Mark Rothko (1903-1970) was a postwar American Abstract Expressionist whose colour field artworks have enraptured and challenged the art world since their conception in the mid 20th century angst that emerged from the depths of the depression and war. Whilst meditatively pervasive for some, Rothko’s works are regarded rather confronting due to their huge scale and unnerving potency on an emotional and psychological scale. As author Zadie Smith recently discussed in her New York Review essay “Man vs Corpse”, Rothko’s atypical paintings, such as Number 16 are the epitome of “something you don’t want to look at”, despite their obvious abstraction. Rothko’s work is recognized by his soft edged rectangular forms floating on stained fields of colour on large scaled canvases, a distinctive style that matured as a means to manifest the conflicting pain and numbness of the postwar era, and to explore aspects of ancient mythology, Nietzsche and Jungian philosophy, spirituality and his Russian-Jewish heritage. As he expressed in a 1957 interview, "If you are only moved by colour relationships, you are missing the point. I am interested in expressing the big emotions - tragedy, ecstasy, doom."
The artist’s painting process commenced with painting on unprimed canvas, initially brushing a thin layer of binder into which he had already mixed colour pigments. He would then fix this foundation with oils, spreading them around to the unframed edges of the canvas. Then, very lightly and quickly, he scumbled in thin, almost transparent colour in multiple individual layers of warm colour over cool, light over dark, and their vice-versas, allowing the luminance of the layers to float to the surface. Afterwards, Rothko would retreat back and gaze at his work for long stretches of time to review his last touches, plan his next, or declare it complete. The artist’s practice continued long after his “dramas” were finished. Not only did he simplify his titles down to bare description of number or colour, but he was moreover steadfast and emphatic in his conceptual insistence that his works were to be presented with particular lighting, hung at certain claustrophobic heights, not shown alongside anyone else’s work, and best viewed at 45cm away in order to experience the intimacy, awe, obscurity and transcendence of the individual as he intended: “The fact that people break down and cry when confronted with my pictures shows that I can communicate those basic human emotions.. the people who weep before my pictures are having the same religious experience I had when painting them.”

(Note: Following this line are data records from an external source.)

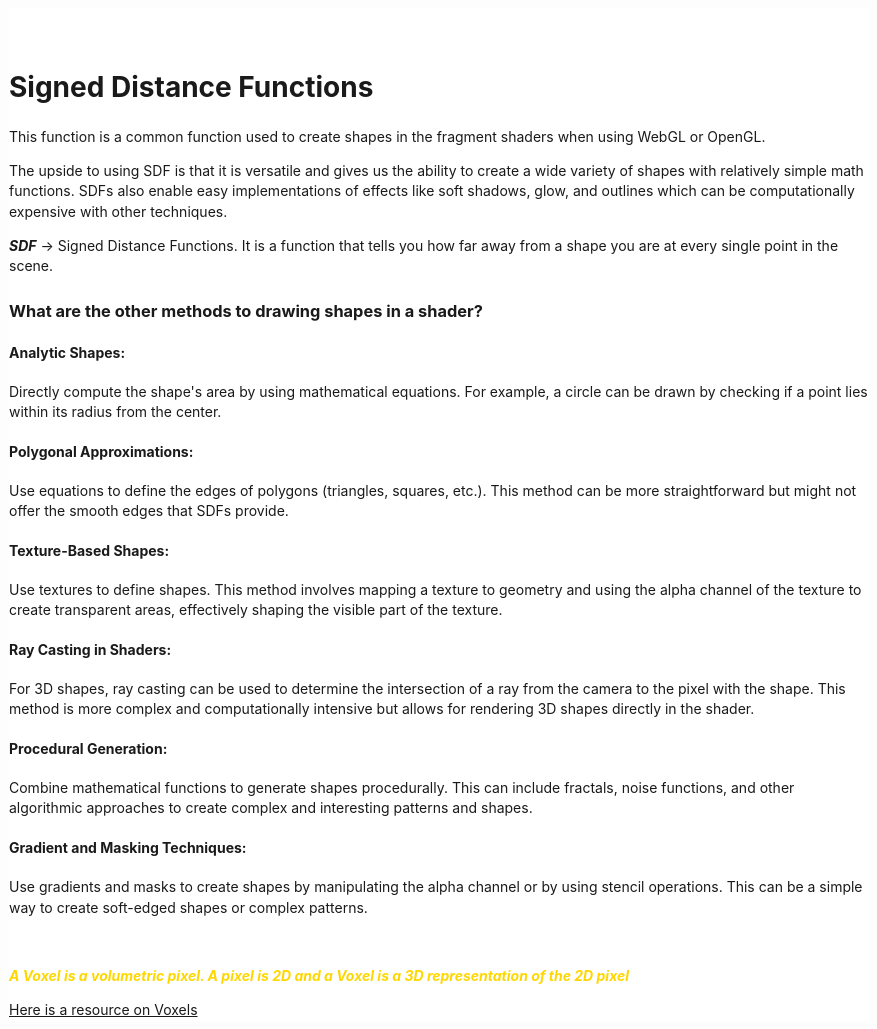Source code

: <br />

# Signed Distance Functions

This function is a common function used to create shapes in the fragment shaders when using WebGL or OpenGL.

The upside to using SDF is that it is versatile and gives us the ability to create a wide variety of shapes with relatively simple math functions. SDFs also enable easy implementations of effects like soft shadows, glow, and outlines which can be computationally expensive with other techniques.

***SDF*** -> Signed Distance Functions. It is a function that tells you how far away from a shape you are at every single point in the scene.

### What are the other methods to drawing shapes in a shader?

#### Analytic Shapes: 

Directly compute the shape's area by using mathematical equations. For example, a circle can be drawn by checking if a point lies within its radius from the center.

#### Polygonal Approximations: 

Use equations to define the edges of polygons (triangles, squares, etc.). This method can be more straightforward but might not offer the smooth edges that SDFs provide.

#### Texture-Based Shapes: 

Use textures to define shapes. This method involves mapping a texture to geometry and using the alpha channel of the texture to create transparent areas, effectively shaping the visible part of the texture.

#### Ray Casting in Shaders: 

For 3D shapes, ray casting can be used to determine the intersection of a ray from the camera to the pixel with the shape. This method is more complex and computationally intensive but allows for rendering 3D shapes directly in the shader.

#### Procedural Generation: 

Combine mathematical functions to generate shapes procedurally. This can include fractals, noise functions, and other algorithmic approaches to create complex and interesting patterns and shapes.

#### Gradient and Masking Techniques: 

Use gradients and masks to create shapes by manipulating the alpha channel or by using stencil operations. This can be a simple way to create soft-edged shapes or complex patterns.

<br />

***<font color=gold>A Voxel is a volumetric pixel. A pixel is 2D and a Voxel is a 3D representation of the 2D pixel</font>***

[Here is a resource on Voxels](https://www.youtube.com/watch?v=dSDuR-45W6Y)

Rothko ultimately focused on spatial relationships, colour, and their emotional weight creating vertically stacked forms of different shades that had the power to radiate and emit inner glow in buoyant yellows, as well as absorb the responder in oppressive darkness and the tension in the gaps between the forms that he entitled the “violence”. Believing that art was a vehicle for reflection fundamental for resonating on spiritual levels, the artist’s ideals and own diminishing psychological and physical health are highlighted in his colours becoming progressively darker until his suicide at age 66. The New York School of Abstract Expressionist painters in which Rothko was an active member also shared this focus on self-awareness and the contemplation of existential themes. As an assembly of eminent artists of the late 1940s-50s, they combined elements of Surrealism and Abstraction to generate a new style that imbued the profound postwar mood of anxiety and trauma. The celebrated group was composed of prolific artists including Jackson Pollock and Willem de Kooning, and is remembered as an innovative and pioneering force in art at the time, as well as for their diverse expressive styles and intriguing individual personalities.
In order to appreciate Mark Rothko’s contribution to modern art history, one can only grasp the true stirring nature of his paintings in the flesh. Totally immersive, intimate, compelling and completely frustrating, but once those shrouded clouds clear…reach for the tissue.